====== RECORDS PROVIDED ======

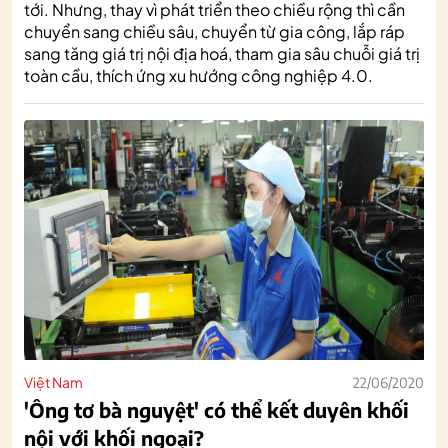
tới. Nhưng, thay vì phát triển theo chiều rộng thì cần
chuyển sang chiều sâu, chuyển từ gia công, lắp ráp
sang tăng giá trị nội địa hoá, tham gia sâu chuỗi giá trị
toàn cầu, thích ứng xu hướng công nghiệp 4.0.
Việt Nam
22/06/2020
'Ông tơ bà nguyệt' có thể kết duyên khối
nội với khối ngoại?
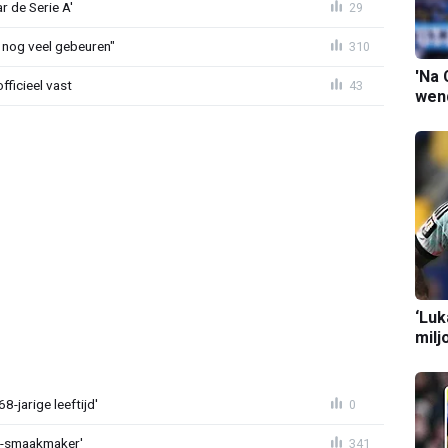
r de Serie A'
29
 nog veel gebeuren"
310
'Na 
fficieel vast
43
wend
‘Luk
milj
-jarige leeftijd'
0
L-smaakmaker'
341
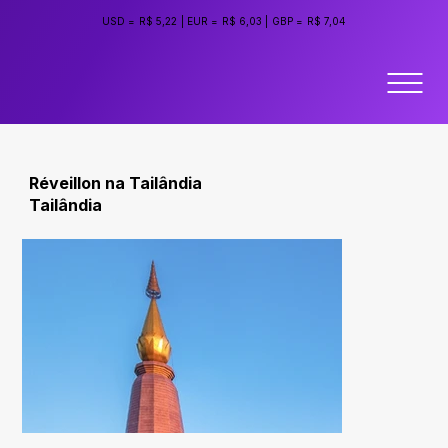
USD =
R$ 5,22
|
EUR =
R$ 6,03
|
GBP =
R$ 7,04
Réveillon na Tailândia
Tailândia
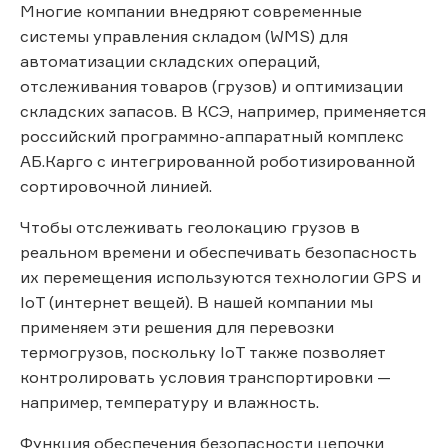
Многие компании внедряют современные
системы управления складом (WMS) для
автоматизации складских операций,
отслеживания товаров (грузов) и оптимизации
складских запасов. В КСЭ, например, применяется
российский программно-аппаратный комплекс
АБ.Карго с интегрированной роботизированной
сортировочной линией.
Чтобы отслеживать геолокацию грузов в
реальном времени и обеспечивать безопасность
их перемещения используются технологии GPS и
IoT (интернет вещей). В нашей компании мы
применяем эти решения для перевозки
термогрузов, поскольку IoT также позволяет
контролировать условия транспортировки —
например, температуру и влажность.
Функция обеспечения безопасности цепочки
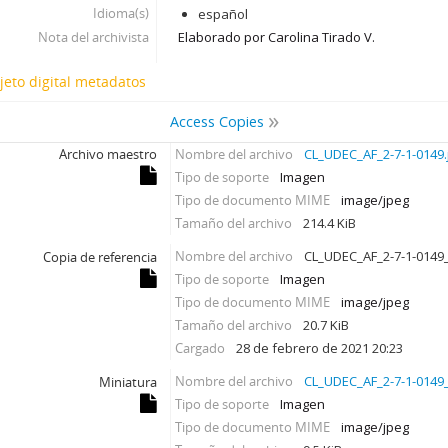
Idioma(s)
español
Nota del archivista
Elaborado por Carolina Tirado V.
jeto digital metadatos
Access Copies
Archivo maestro
Nombre del archivo
CL_UDEC_AF_2-7-1-0149.
Tipo de soporte
Imagen
Tipo de documento MIME
image/jpeg
Tamaño del archivo
214.4 KiB
Nombre del archivo
CL_UDEC_AF_2-7-1-0149_
Copia de referencia
Tipo de soporte
Imagen
Tipo de documento MIME
image/jpeg
Tamaño del archivo
20.7 KiB
Cargado
28 de febrero de 2021 20:23
Nombre del archivo
CL_UDEC_AF_2-7-1-0149_
Miniatura
Tipo de soporte
Imagen
Tipo de documento MIME
image/jpeg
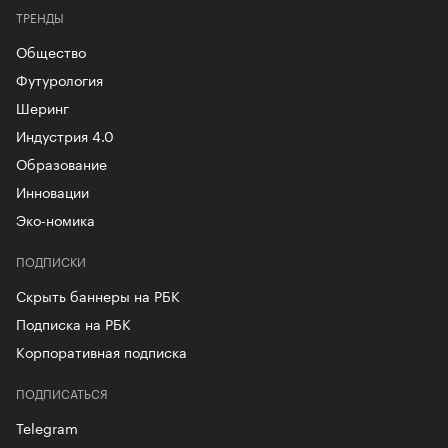
ТРЕНДЫ
Общество
Футурология
Шеринг
Индустрия 4.0
Образование
Инновации
Эко-номика
ПОДПИСКИ
Скрыть баннеры на РБК
Подписка на РБК
Корпоративная подписка
ПОДПИСАТЬСЯ
Telegram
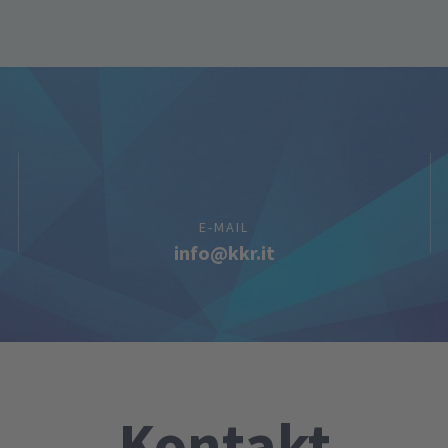
E-MAIL
info@kkr.it
Kontakt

======

## PROBLEM TO WORK ON
From the first line to the last, print the records exactly; leave out the pictures.

## OUTPUT
tới. Nhưng, thay vì phát triển theo chiều rộng thì cần
chuyển sang chiều sâu, chuyển từ gia công, lắp ráp
sang tăng giá trị nội địa hoá, tham gia sâu chuỗi giá trị
toàn cầu, thích ứng xu hướng công nghiệp 4.0.
Việt Nam
22/06/2020
'Ông tơ bà nguyệt' có thể kết duyên khối
nội với khối ngoại?
r de Serie A'
29
 nog veel gebeuren"
310
'Na 
fficieel vast
43
wend
‘Luk
milj
-jarige leeftijd'
0
L-smaakmaker'
341
USD =
R$ 5,22
|
EUR =
R$ 6,03
|
GBP =
R$ 7,04
Réveillon na Tailândia
Tailândia
Многие компании внедряют современные
системы управления складом (WMS) для
автоматизации складских операций,
отслеживания товаров (грузов) и оптимизации
складских запасов. В КСЭ, например, применяется
российский программно-аппаратный комплекс
АБ.Карго с интегрированной роботизированной
сортировочной линией.
Чтобы отслеживать геолокацию грузов в
реальном времени и обеспечивать безопасность
их перемещения используются технологии GPS и
IoT (интернет вещей). В нашей компании мы
применяем эти решения для перевозки
термогрузов, поскольку IoT также позволяет
контролировать условия транспортировки —
например, температуру и влажность.
Функция обеспечения безопасности цепочки
Idioma(s)
español
Nota del archivista
Elaborado por Carolina Tirado V.
jeto digital metadatos
Access Copies
Archivo maestro
Nombre del archivo
CL_UDEC_AF_2-7-1-0149.
Tipo de soporte
Imagen
Tipo de documento MIME
image/jpeg
Tamaño del archivo
214.4 KiB
Nombre del archivo
CL_UDEC_AF_2-7-1-0149_
Copia de referencia
Tipo de soporte
Imagen
Tipo de documento MIME
image/jpeg
Tamaño del archivo
20.7 KiB
Cargado
28 de febrero de 2021 20:23
Nombre del archivo
CL_UDEC_AF_2-7-1-0149_
Miniatura
Tipo de soporte
Imagen
Tipo de documento MIME
image/jpeg
ТРЕНДЫ
Общество
Футурология
Шеринг
Индустрия 4.0
Образование
Инновации
Эко-номика
ПОДПИСКИ
Скрыть баннеры на РБК
Подписка на РБК
Корпоративная подписка
ПОДПИСАТЬСЯ
Telegram
E-MAIL
info@kkr.it
Kontakt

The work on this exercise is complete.